- THE PROBLEM: In the records below, find each line containing the word "trong" and copy it.

----- SOURCE MATERIAL

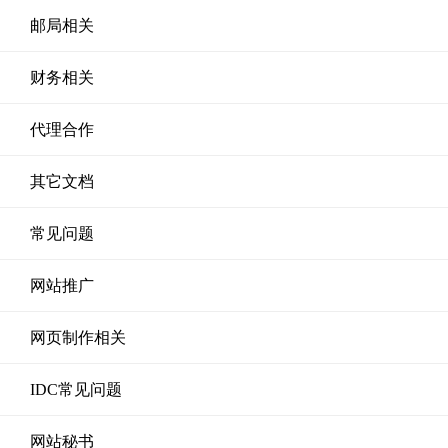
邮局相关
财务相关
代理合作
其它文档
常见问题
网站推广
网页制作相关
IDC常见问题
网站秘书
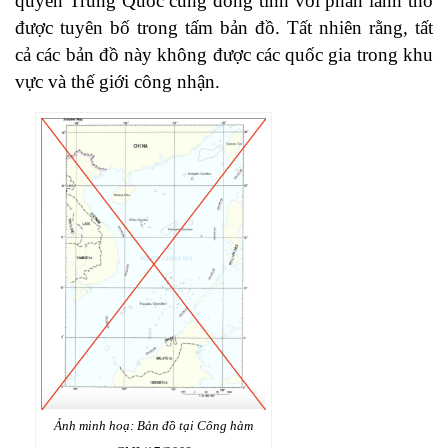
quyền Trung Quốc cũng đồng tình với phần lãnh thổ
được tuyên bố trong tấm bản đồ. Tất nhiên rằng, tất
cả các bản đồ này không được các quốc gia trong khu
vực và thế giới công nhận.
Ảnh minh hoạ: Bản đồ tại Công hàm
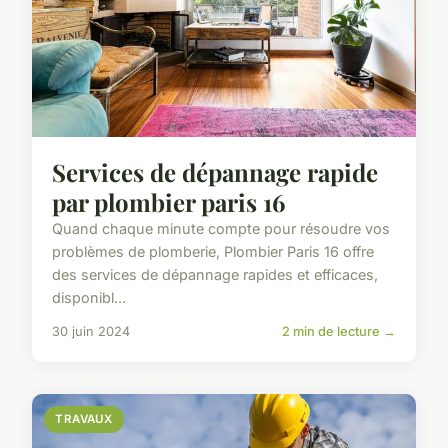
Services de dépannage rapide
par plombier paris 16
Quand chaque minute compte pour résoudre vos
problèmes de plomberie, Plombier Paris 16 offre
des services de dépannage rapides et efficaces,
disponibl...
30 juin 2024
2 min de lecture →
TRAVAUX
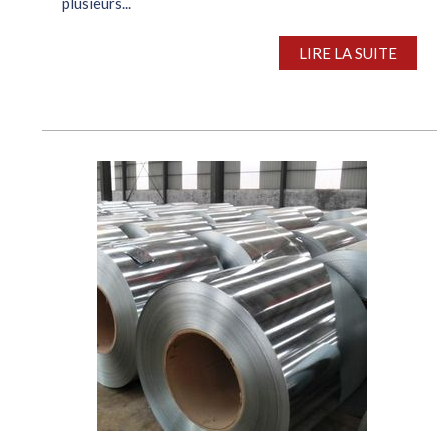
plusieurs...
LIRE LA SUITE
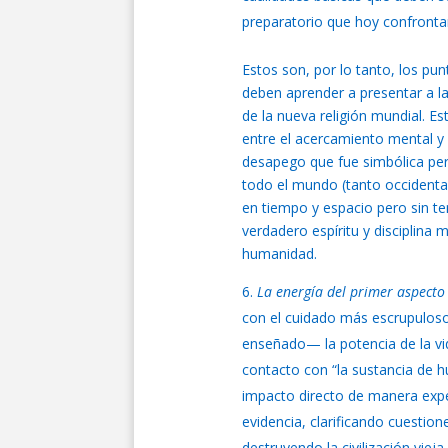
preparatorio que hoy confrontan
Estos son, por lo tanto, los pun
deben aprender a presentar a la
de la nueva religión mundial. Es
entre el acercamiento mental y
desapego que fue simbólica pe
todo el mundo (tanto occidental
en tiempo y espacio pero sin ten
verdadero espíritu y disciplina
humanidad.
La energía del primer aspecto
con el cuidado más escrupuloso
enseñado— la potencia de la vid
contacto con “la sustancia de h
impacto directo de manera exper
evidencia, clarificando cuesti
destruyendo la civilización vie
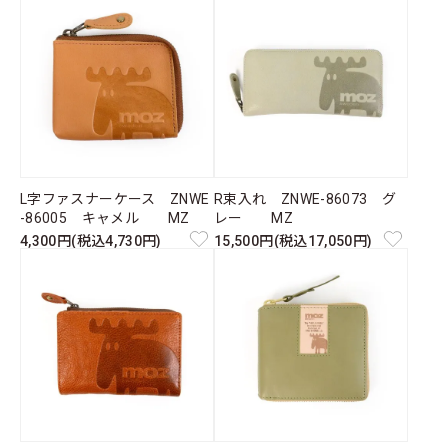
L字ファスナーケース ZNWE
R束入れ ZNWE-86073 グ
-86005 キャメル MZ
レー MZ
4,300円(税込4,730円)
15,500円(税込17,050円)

----------

- SOLUTION TO THE EXERCISE:
được tuyên bố trong tấm bản đồ. Tất nhiên rằng, tất
cả các bản đồ này không được các quốc gia trong khu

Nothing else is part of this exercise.